Title: The Love That Needs No Repayment—Just Keep It in Your Heart
A few days ago, Youyou’s daughter asked her,
“Mom, what gifts did you prepare for Auntie and Grandma?”
There was a hint of hesitation in her eyes, perhaps because they’d had some tension over this topic before.
Youyou smiled but didn’t answer right away. The gifts weren’t expensive—just small tokens of thoughtfulness. But some bonds cannot be measured in money.
This story is a long one—heavy in some ways, yet filled with warmth.
Youyou had a younger sister named Tingting. The two had always supported each other since childhood.
When Tingting was struggling in Beijing as a young woman, Youyou, who was a bit better off, let her stay at her home to prepare for graduate school. When Tingting fell ill, Youyou paid for her medical treatment without hesitation.
Tingting never forgot.
Years later, after enduring many hardships, she finally found stability in her career and became a woman strong enough to shelter her family from the wind and rain. She never spoke of repayment—but when Youyou’s daughter was studying medicine in the United States, Tingting quietly joined their mother and brother to gather $20,000 to help pay her tuition. She insisted, “This is a gift, not a loan.”

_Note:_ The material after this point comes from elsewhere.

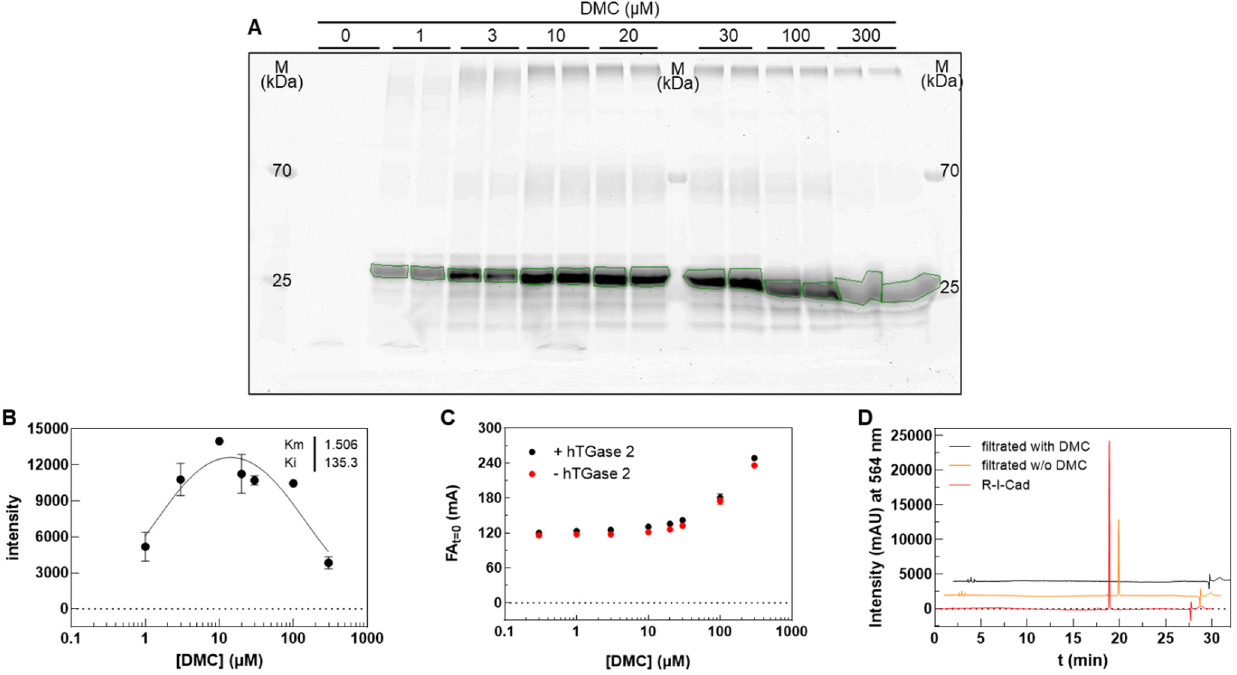
Figure 2. Elucidation of the underlying mechanism for the decreased product formation at high DMC concentrations. ( A ) Visualization of R-I-Cad -labeled DMC at varying DMC concentrations after separation of the reaction mixtures (one gel, each DMC concentration in duplicate, conditions as described in Figure 1 but with 2.5 µg/mL hTGase 2) with SDS-PAGE and detection by in-gel fluorescence readout (Cy3 filter of Amersham Typhoon 5 biomolecular imager). Regions bordered in green were quantified for the plot in ( B ). The 25 and 70 kDa orange-stained proteins of the Thermo Scientific™ PageRuler™ Plus Prestained Protein Ladder were made visible by the fluorescence readout. ( B ) Plot of Intensity (DMC bands in ( A ), mean values ± SD) versus DMC concentration with nonlinear regression using Equation (2). ( C ) Plot of the FA values (mean values ± SEM of two separate experiments, each performed in duplicate) at start of measurement versus DMC concentration. The data were obtained during the characterization of DMC on hTGase 2 previously published by us [54]. ( D ) Analytical RP-HPLC chromatograms at 564 nm for a solution of R-I-Cad in MOPS buffer (8.1 µ M, 5 µ L analyzed, red) and after filtration (15,000 × g , 90 min) of this solution using centrifugal concentrators (polyethersulfone membrane, molecular weight cut-off of 3 kDa) in the absence (20 µ L analyzed, orange) and presence (20 µ L analyzed, black) of DMC (300 µ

It wasn’t about money. It was about family—the unbroken thread of kinship and love.
A few years ago, Tingting’s family came to the U.S. for a visit.
Youyou suggested that her daughter buy a small gift for her aunt’s family, just to show appreciation.

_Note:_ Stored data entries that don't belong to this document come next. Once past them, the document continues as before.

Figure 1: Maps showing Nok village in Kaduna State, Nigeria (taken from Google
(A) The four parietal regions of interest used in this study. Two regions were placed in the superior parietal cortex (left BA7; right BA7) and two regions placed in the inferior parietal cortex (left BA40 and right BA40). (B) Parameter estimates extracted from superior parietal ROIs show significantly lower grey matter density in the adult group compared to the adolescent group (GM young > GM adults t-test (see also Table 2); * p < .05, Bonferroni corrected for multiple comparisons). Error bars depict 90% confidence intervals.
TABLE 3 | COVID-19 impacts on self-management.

But her daughter grew upset and said,
“Are you saying I have to repay them? That’s like charging interest! I’m an American citizen now. In American culture, when you give gifts to relatives, $25 is enough.”
She did end up buying a $160 gift, but her displeasure and resentment chilled Youyou’s heart.
Youyou didn’t argue. She simply said quietly,
“My child, you don’t owe your aunt anything. What she gave you came from love, not from any expectation of return. If you don’t want to buy a gift, you don’t have to. I’ll tell her, ‘This is how American culture works—we respect and understand that.’
Since you are an American citizen, we as your parents will also follow American ways when it comes to you. We won’t pressure or demand anymore. You are free, and we will let go. Only then can there be peace.”
When Youyou said these words, her heart ached—but also felt a quiet relief.
Family affection is not about keeping score, nor is it a ledger of debts and credits.
It is a kind of giving that asks for nothing in return—a tenderness kept in the heart, a hand that lifts you when you’re still too weak to stand.
Some love needs no repayment.
Just remember it.
Because it was never given for the sake of being repaid.